The Top Citation Sources for Indonesian Businesses
Every business should be listed correctly on these:
Universal (all business types):
- Google Business Profile
- Facebook (business page)
- Instagram (bio with address)
- Bing Places for Business
- Apple Maps (via Apple Business Connect)
- Foursquare / Swarm
Healthcare and Clinic:
- Halodoc
- Alodokter
- KlikDokter
- SehatQ
- Yellow Pages Indonesia
F&B and Hospitality:
- GoFood (Gojek)
- GrabFood
- Zomato
- TripAdvisor
- Traveloka Eats
General Indonesian directories:
- Yellow Pages Indonesia (yellowpages.co.id)
- Hotfrog Indonesia
- Cylex Indonesia
Target: 15–25 consistent citations across directories relevant to your industry. More than 25 is fine — but quality and consistency matter more than volume.

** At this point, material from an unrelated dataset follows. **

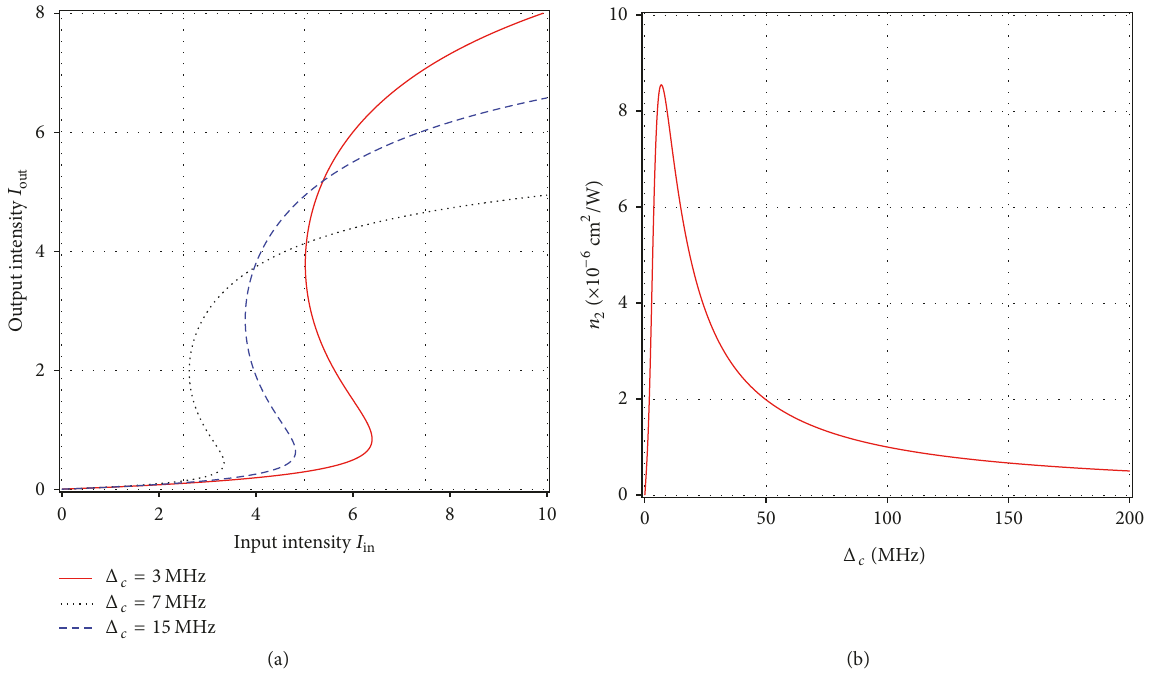
Figure 3: OB curves at particular values of frequency detuning of the coupling field (a) and variation of Kerr coefficient 𝑛 2 versus the coupling detuning (b). The parameters are Ω 𝑐 = 70 MHz, Δ 𝑝 = 0 , and 𝑇 = 300 K.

How to Audit Your Current Citations
Before building new citations, find out what already exists.
Step 1: Google your exact business name in quotes: "Klinik Gigi Bersih". Scan every result.
Step 2: Google your phone number: "021-555-1234". This surfaces platforms that listed you without your knowledge.

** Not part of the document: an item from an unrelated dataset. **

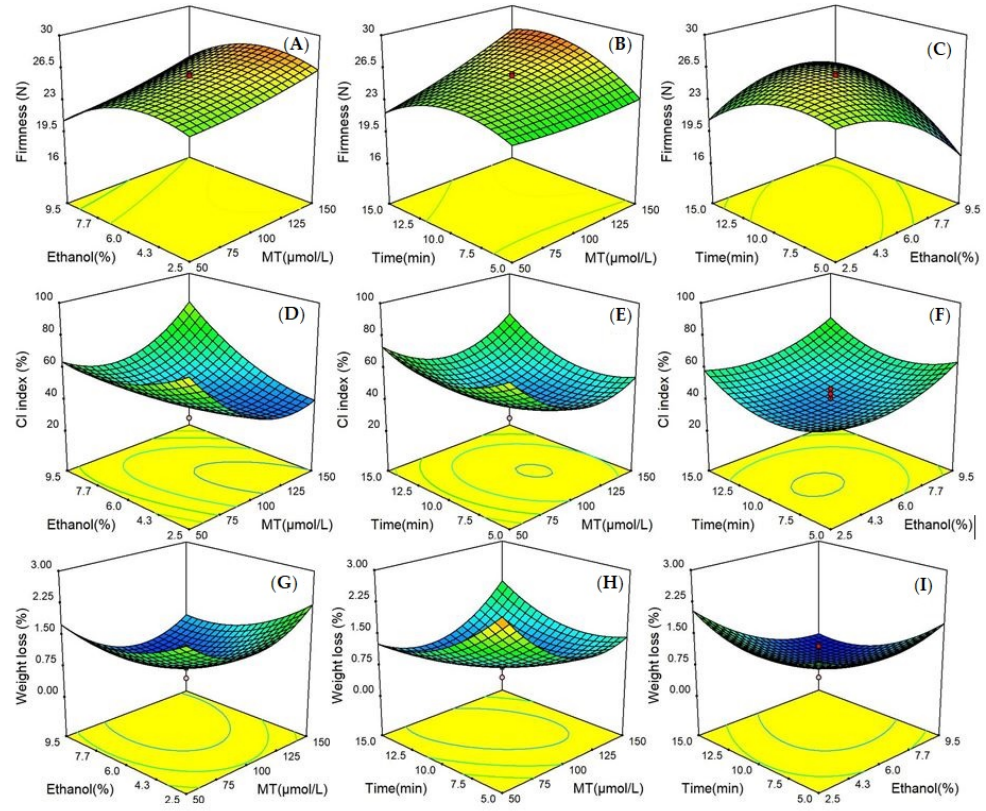
Figure 1. Response surface plots showed effects of treatment variables on firmness, CI index, and weight loss: ( A , D , G ) at varying MT and ethanol concentration; ( B , E , H ) at varying MT concentration and immersion time; ( C , F , I ) at varying ethanol concentration and immersion time.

Step 3: Google your address: "Jl. Sudirman No. 12 Jakarta". Again, look for inconsistencies.
Step 4: Create a simple spreadsheet with three columns: Platform | NAP as listed | Status (correct / needs fix).

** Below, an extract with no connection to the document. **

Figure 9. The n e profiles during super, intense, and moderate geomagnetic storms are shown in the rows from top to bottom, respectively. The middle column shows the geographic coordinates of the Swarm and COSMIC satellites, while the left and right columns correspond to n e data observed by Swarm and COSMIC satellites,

Work through the list and update each inconsistency one by one. Direct edits are almost always possible by claiming the listing on that platform.
Defining Your Canonical NAP
Before you start fixing anything, decide on your canonical NAP — the exact format that will be identical everywhere.
This means deciding:
- Name: “Klinik Gigi Bersih” or “KGB Dental” or “Klinik Gigi Bersih Jakarta”? Pick one.
- Address: “Jl. Sudirman No. 12, Jakarta Selatan” or “Jalan Sudirman Nomor 12 Jakarta Selatan”? Pick one.
- Phone: “+62 21 555 1234” or “021-555-1234”? Pick one.
Document this in your spreadsheet and use it as the reference for every edit.
Building New Citations: The Right Way
For platforms where you’re not yet listed, submit manually. Avoid bulk submission tools — they create low-quality, often incorrect listings that require cleanup later.
When submitting to a new directory:
- Complete every field, not just NAP. Description, website URL, hours, category, and photos where available.
- Use your canonical NAP exactly.
- Add your most specific business category.
- Upload at least one photo where the platform allows it.
Prioritise niche-relevant directories over generic ones. A dental clinic listed on Halodoc and Alodokter gets more ranking benefit than the same clinic listed on 10 general directories with no relevance to healthcare.
The NAP Consistency Checklist
- Canonical NAP defined and documented (name, address, phone — exact format)
- GBP listing matches canonical NAP exactly
- Website footer/contact page matches canonical NAP exactly
- Business listed on all universal platforms (Google, Facebook, Bing, Apple Maps)
- Business listed on all niche-relevant directories for your industry
- No duplicate GBP listings (checked via Google Search: “business name + address”)
- All inconsistencies across platforms documented and fixed
- Quarterly NAP audit reminder set
References
- Moz — Local Search Ranking Factors 2024
- BrightLocal — State of Local SEO 2025
- Google — GBP Help: Edit your business information
Local Citations and NAP — Common Questions
How many citations does a local business need?
Quality and consistency matter more than quantity. Start with the top 15–25 directories most relevant to your industry and location. A consistent NAP across 20 authoritative directories outperforms 100 inconsistent listings across low-quality sites.
Does my business name need to be exactly the same everywhere?
Yes. Choose one canonical version of your business name — including punctuation, abbreviations, and spacing — and use it identically everywhere. 'PT Klinik Sehat Indonesia' and 'Klinik Sehat Indonesia' are different signals to Google's algorithm.
How long does it take for citation fixes to affect local rankings?
Citation cleanup takes time because Google needs to re-crawl and re-index each directory. Most businesses see ranking improvements within 4–8 weeks of completing a full citation audit and cleanup. High-authority directories update faster than niche ones.